The sample it brings back is scheduled to return to Earth in 2023.

Gordon Johnston is NASA’s program manager for the mission. He says fractions of the sample will be shared with partner nations Canada and Japan. OSIRIS-REx scientists will do their evaluations at the Johnson Space Center in Texas.

"Three-quarters of the sample will be set aside for future researchers for the science questions we haven’t figured out to even ask yet, and the science laboratory instruments that we haven’t even developed yet,” Johnston said.

How will it grab the sample from the asteroid Bennu? The spacecraft will approach, stir up dust and dirt, then vacuum it up just above the surface.

Before that, the spacecraft will conduct a two-year study of the third-of-a-mile wide rock and look for a good spot to get the sample.

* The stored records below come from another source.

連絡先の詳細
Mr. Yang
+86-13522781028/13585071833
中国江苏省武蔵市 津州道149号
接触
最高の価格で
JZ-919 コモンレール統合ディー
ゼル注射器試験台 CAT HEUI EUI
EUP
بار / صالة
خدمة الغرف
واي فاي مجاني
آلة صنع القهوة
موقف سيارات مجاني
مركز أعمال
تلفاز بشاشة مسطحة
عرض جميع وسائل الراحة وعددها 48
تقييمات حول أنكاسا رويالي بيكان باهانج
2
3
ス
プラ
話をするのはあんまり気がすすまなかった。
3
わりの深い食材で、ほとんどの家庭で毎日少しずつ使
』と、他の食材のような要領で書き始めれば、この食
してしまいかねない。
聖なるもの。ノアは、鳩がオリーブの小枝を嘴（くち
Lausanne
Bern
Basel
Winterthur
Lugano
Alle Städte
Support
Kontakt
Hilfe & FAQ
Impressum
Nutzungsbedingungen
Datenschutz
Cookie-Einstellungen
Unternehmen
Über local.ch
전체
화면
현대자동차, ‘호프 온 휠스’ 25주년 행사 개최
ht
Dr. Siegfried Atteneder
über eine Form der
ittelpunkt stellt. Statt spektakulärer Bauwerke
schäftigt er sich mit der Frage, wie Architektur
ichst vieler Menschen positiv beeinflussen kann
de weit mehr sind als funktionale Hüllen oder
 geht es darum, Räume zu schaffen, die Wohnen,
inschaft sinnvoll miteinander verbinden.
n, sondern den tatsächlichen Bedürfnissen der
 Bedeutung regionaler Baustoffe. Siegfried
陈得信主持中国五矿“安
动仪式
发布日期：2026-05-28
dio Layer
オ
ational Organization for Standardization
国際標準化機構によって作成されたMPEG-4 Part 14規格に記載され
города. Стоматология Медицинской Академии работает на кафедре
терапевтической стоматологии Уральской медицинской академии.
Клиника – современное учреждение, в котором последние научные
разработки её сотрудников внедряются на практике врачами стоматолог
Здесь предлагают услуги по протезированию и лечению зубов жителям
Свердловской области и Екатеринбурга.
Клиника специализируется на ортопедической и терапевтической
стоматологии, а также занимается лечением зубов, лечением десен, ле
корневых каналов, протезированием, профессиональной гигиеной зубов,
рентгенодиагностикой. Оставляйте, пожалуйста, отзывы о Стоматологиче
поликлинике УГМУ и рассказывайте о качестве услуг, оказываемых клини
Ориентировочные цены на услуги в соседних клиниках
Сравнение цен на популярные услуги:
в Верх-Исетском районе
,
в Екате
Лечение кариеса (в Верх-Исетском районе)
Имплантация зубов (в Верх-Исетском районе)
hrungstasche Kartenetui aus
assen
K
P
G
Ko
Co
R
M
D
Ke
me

“We’re going to get to asteroid Bennu, and we’re going to map this brand new world that we’ve never seen before,” Principal Investigator Dante Lauretta said.

OSIRIS-REx carries cameras that were developed at the UA. Lauretta said the cameras will first be aimed at stars for calibration tests as it orbits the sun.

“There will be great images of star fields about six months after we launch,” he said. Johnston said a camera will take pictures of Earth a year after launch as the spacecraft uses our planet’s gravity like a slingshot to gain a boost for its trip to the asteroid. And the first images taken of Bennu in 2018 will show it as a single pixel, appearing as a pinpoint of light.

Johnston said the discoveries from the mission could spawn more trips to asteroids. “I fully expect that the fabulous discoveries of the OSIRIS-REx mission will open up new questions that will then be reflected in future decadal surveys and future missions,” Johnston said.

Lauretta says that also means what he calls the treasures of this mission will deliver scientific information for a long time.

“Sample return is the gift that keeps on giving.”

That’s occurred before. Moon rocks gathered on the Apollo missions of the 1960s and ’70s are still being studied, using new scientific techniques.